These are working notes, not a tutorial. They're the things that actually changed how I build after EmotionFlow and a stack of smaller experiments. If you're starting on multimodal work, maybe they save you a week.
Fusion is a design space, not a step
'Fuse the modalities' sounds like one box in a diagram. It's actually a whole set of choices: do you fuse early (combine raw features) or late (combine predictions)? Do you weight by confidence? Do you let one modality gate another? Each choice has a different failure personality. Treat fusion as the main design problem, not the connective tissue.
- Early fusion: rich, but one bad stream contaminates everything.
- Late fusion: robust, but you lose cross-modal interactions.
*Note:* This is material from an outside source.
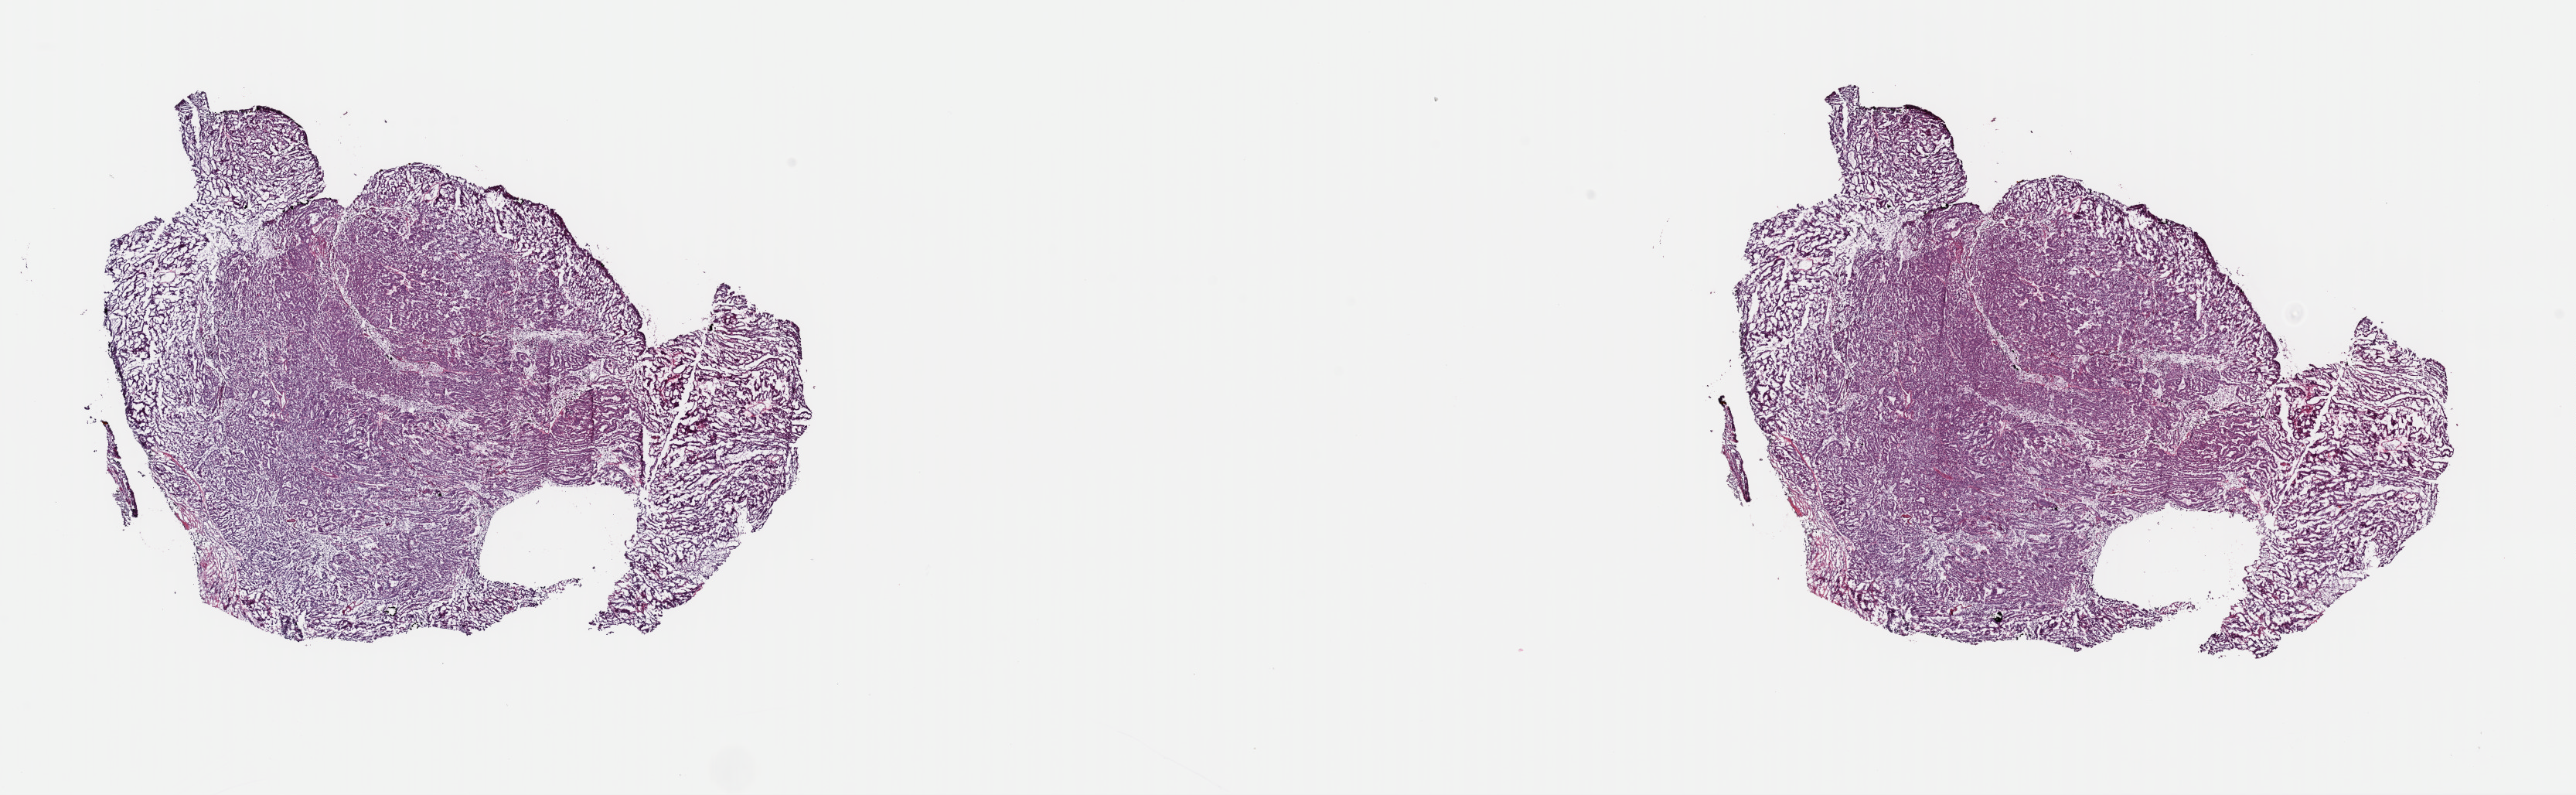
Digitized H&E-stained tissue section (whole slide), a low-resolution overview of the entire scanned area, about 26.3 x 8.1 mm (slide scanned at 40x), frozen section from the top of the tissue portion, sample: primary tumour, thyroid. Patient: female, age at initial diagnosis 33 years. Slide review estimates, as recorded: tumour cells 100%, tumour nuclei 97%, normal cells 0%, stromal cells 0%, necrosis 0%. Infiltration values recorded for this section: lymphocyte infiltration 0%, monocyte infiltration 0%, neutrophil infiltration 0%.
AJCC pathologic stage: I (6th edition). Laterality: right. Lymph nodes positive (case pathology): 0 of 8 examined. Histologic diagnosis: Papillary adenocarcinoma, NOS (thyroid gland).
- Confidence-weighted: my default — cheap and surprisingly strong.
Alignment eats your time
Two streams sampled at different rates, arriving at different times, is the real engineering tax of multimodal work. Getting vision and audio windows to line up in real time was harder than either model. Budget for it.
Confidence beats accuracy
A model that knows when it doesn't know is worth more than a slightly more accurate one that's always sure. Calibrated confidence is what lets you fuse intelligently and fall back gracefully. I now treat 'how do I get a trustworthy confidence out of this?' as a first-class question.
Accuracy tells you how often you're right. Confidence tells you when to trust yourself. The second one ships.
Read the failure cases
The single highest-leverage habit: stare at the cases where the system was wrong, especially where it was confidently wrong. Almost every real improvement I've made came from one afternoon of watching the model fail and asking why, not from another epoch of training.